Três vezes, "eu te amo"...



Três vezes, "eu te amo"...



Cida Torneros ( Rio, 25 de agosto de 2009)

 
Marie trouxe para si o tempo. Desceu a escadaria da casa antiga, correndo, ansiosa para encontrar o carteiro que lhe entregou mais uma carta de amor. Nos últimos dias, de uma forma intensa, ela revivia aquele 1969, quando chegaram muitas, lembrava com emoção, da sua paixão de jovenzinha, o quanto se deliciava com cada palavrinha, até com os pontos de exclamação.

Achava divertido tentar imaginar a expressão do semblante dele, nos instantes em que as criava, as escrevia, dizendo-lhe tantas frases repletas de afeto e entrega.

A distância tinha os dois lados. Tornava-os aflitos pela saudade e ao mesmo tempo, servia para se darem conta do quanto se amavam...

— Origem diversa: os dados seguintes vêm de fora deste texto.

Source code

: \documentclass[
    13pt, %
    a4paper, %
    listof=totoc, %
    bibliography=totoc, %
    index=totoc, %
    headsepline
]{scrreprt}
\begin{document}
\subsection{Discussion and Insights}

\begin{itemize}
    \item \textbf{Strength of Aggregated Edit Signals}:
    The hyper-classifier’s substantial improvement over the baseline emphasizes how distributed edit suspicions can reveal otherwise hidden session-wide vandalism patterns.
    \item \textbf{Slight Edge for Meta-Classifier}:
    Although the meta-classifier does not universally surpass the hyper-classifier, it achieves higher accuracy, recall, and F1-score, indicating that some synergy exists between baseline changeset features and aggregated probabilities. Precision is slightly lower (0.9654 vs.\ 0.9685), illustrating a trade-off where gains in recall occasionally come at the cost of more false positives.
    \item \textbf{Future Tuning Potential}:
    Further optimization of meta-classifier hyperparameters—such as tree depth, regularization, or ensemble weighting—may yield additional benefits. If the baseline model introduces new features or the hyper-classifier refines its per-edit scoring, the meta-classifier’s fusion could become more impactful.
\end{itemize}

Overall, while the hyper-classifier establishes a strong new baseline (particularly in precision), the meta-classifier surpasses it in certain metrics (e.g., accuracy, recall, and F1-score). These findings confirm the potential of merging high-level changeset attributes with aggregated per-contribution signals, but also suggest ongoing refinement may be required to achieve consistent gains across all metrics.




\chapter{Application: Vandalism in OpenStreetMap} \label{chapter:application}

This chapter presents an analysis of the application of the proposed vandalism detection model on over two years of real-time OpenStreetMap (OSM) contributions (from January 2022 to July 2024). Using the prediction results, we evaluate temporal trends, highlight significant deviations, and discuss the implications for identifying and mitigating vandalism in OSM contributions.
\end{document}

Marie viveu esse amor, através da correspondência, por um período de dois anos, o suficiente para aprofundar-se no espaço onde se eternizam os que valorizam pequenos mimos, o final com um lindo "post scriptum", entrecortado de suspiros, onde se lê "eu te amo", para fechar o ciclo e aconchegar-se o papel ao coração... Só é possível sussurrar " eu te amo também", e seguir aguardando a próxima...

Há que responder, imaginar o que vai contar, reiterar sobre a saudade e perguntar sobre o encontro real, quando já não é possível contentar-se com recados amorosos via correio...

A geração de Marie sempre soube o que era esse tipo de amor. Forte e corajoso, capaz de ultrapassar a distância, pelo menos por algum tempo, e de se alimentar de promessas ou declarações alentadoras.

Passados quarenta anos, eis que Marie corre, não mais pelas escadas velhas, mas, sim, em direção ao personal computer, para ver se na sua caixa postal, há um novo email do amado distante, o que o faz tão presente em sua vida, com lindas confissões de intenso amor.

Há uma vida corrida, ambos se atropelam em afazeres, famílias e trabalhos, mundos diversos, a maturidade que lhes pegou no contrapé, ao se verem assim, reordenando o dia-a-dia, a preparar-se para a aposentadoria, a lidar com a solidão, a sobreviver com pequenos arroubos de amores ocasionais.

Não cabe preencher os textos destes emails com promessas, como fariam naqueles idos anos de mocidade, o que lhes apetece e urge fazer, ela compreende, acata e alimenta, é mostrar-se vivo, amar e dizer que ama, para que a cada novo dia, ele e ela se revigorem na plenitude do tempo.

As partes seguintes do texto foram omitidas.